Recorded data
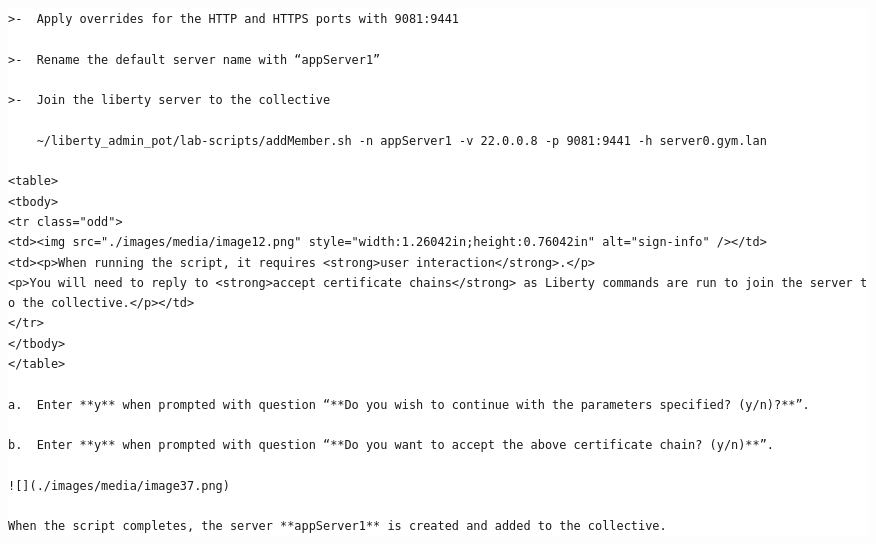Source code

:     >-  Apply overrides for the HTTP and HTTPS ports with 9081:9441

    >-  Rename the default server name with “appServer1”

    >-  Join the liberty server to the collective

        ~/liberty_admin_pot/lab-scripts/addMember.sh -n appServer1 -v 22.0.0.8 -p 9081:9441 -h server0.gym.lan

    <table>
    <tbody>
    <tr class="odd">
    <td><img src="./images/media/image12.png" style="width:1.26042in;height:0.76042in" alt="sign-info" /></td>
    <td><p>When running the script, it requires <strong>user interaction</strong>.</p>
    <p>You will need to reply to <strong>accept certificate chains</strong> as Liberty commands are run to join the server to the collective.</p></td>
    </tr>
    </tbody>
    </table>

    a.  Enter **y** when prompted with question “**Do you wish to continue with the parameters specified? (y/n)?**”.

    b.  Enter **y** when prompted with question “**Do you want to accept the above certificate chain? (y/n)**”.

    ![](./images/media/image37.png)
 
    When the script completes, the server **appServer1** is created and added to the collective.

--

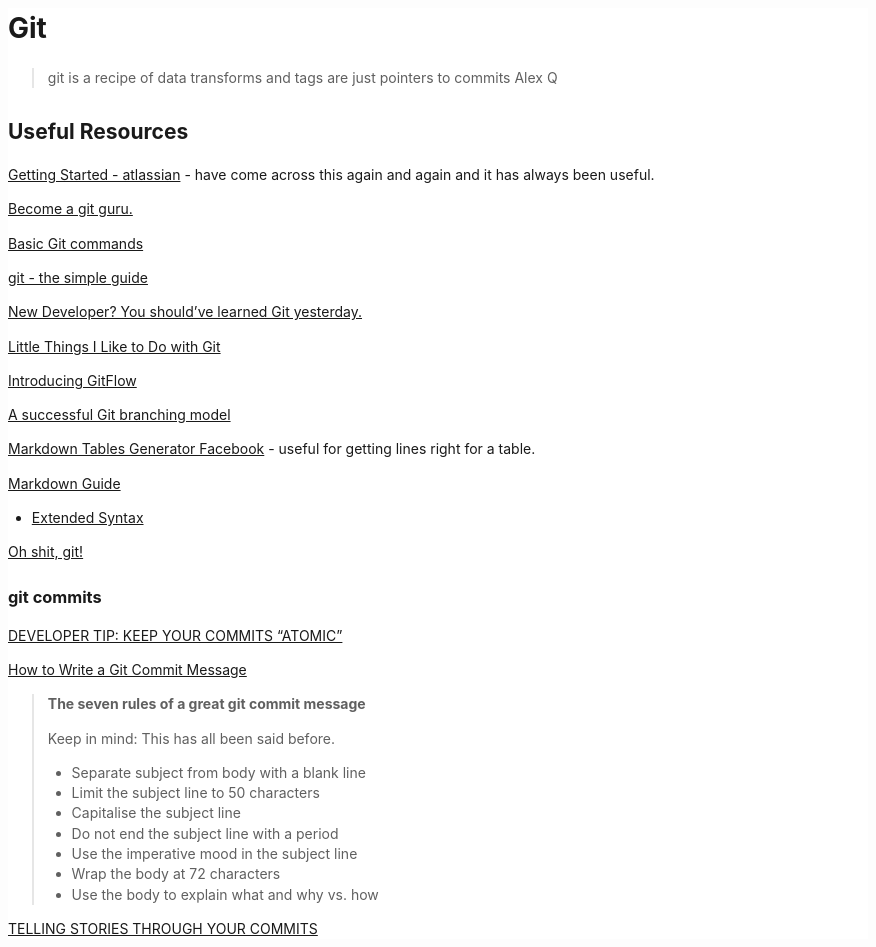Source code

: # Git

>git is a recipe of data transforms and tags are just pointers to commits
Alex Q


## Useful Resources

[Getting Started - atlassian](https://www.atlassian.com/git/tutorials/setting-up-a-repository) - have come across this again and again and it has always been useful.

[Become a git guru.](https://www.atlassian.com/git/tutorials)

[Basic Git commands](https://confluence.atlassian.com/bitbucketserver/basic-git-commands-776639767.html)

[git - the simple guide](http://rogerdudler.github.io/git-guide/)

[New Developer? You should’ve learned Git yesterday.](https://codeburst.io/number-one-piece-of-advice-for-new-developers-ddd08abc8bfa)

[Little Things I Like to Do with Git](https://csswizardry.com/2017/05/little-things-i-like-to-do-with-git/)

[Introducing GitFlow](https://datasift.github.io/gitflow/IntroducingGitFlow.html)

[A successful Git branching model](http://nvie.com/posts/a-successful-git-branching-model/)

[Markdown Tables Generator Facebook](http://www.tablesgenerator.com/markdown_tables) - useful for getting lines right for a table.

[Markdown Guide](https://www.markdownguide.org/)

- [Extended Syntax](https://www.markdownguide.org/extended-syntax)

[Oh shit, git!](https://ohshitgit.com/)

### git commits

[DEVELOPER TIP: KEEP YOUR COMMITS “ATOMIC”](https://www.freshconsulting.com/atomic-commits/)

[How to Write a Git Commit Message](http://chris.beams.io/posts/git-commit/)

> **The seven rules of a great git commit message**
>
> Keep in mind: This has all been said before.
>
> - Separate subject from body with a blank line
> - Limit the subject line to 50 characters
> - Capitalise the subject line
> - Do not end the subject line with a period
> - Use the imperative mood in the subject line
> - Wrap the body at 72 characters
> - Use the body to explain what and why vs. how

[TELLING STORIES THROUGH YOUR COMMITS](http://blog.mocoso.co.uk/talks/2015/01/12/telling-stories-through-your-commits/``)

Task instructions
When the word "strong" occurs in a line above, list that line.

Exercise answer
    <td><p>When running the script, it requires <strong>user interaction</strong>.</p>
    <p>You will need to reply to <strong>accept certificate chains</strong> as Liberty commands are run to join the server to the collective.</p></td>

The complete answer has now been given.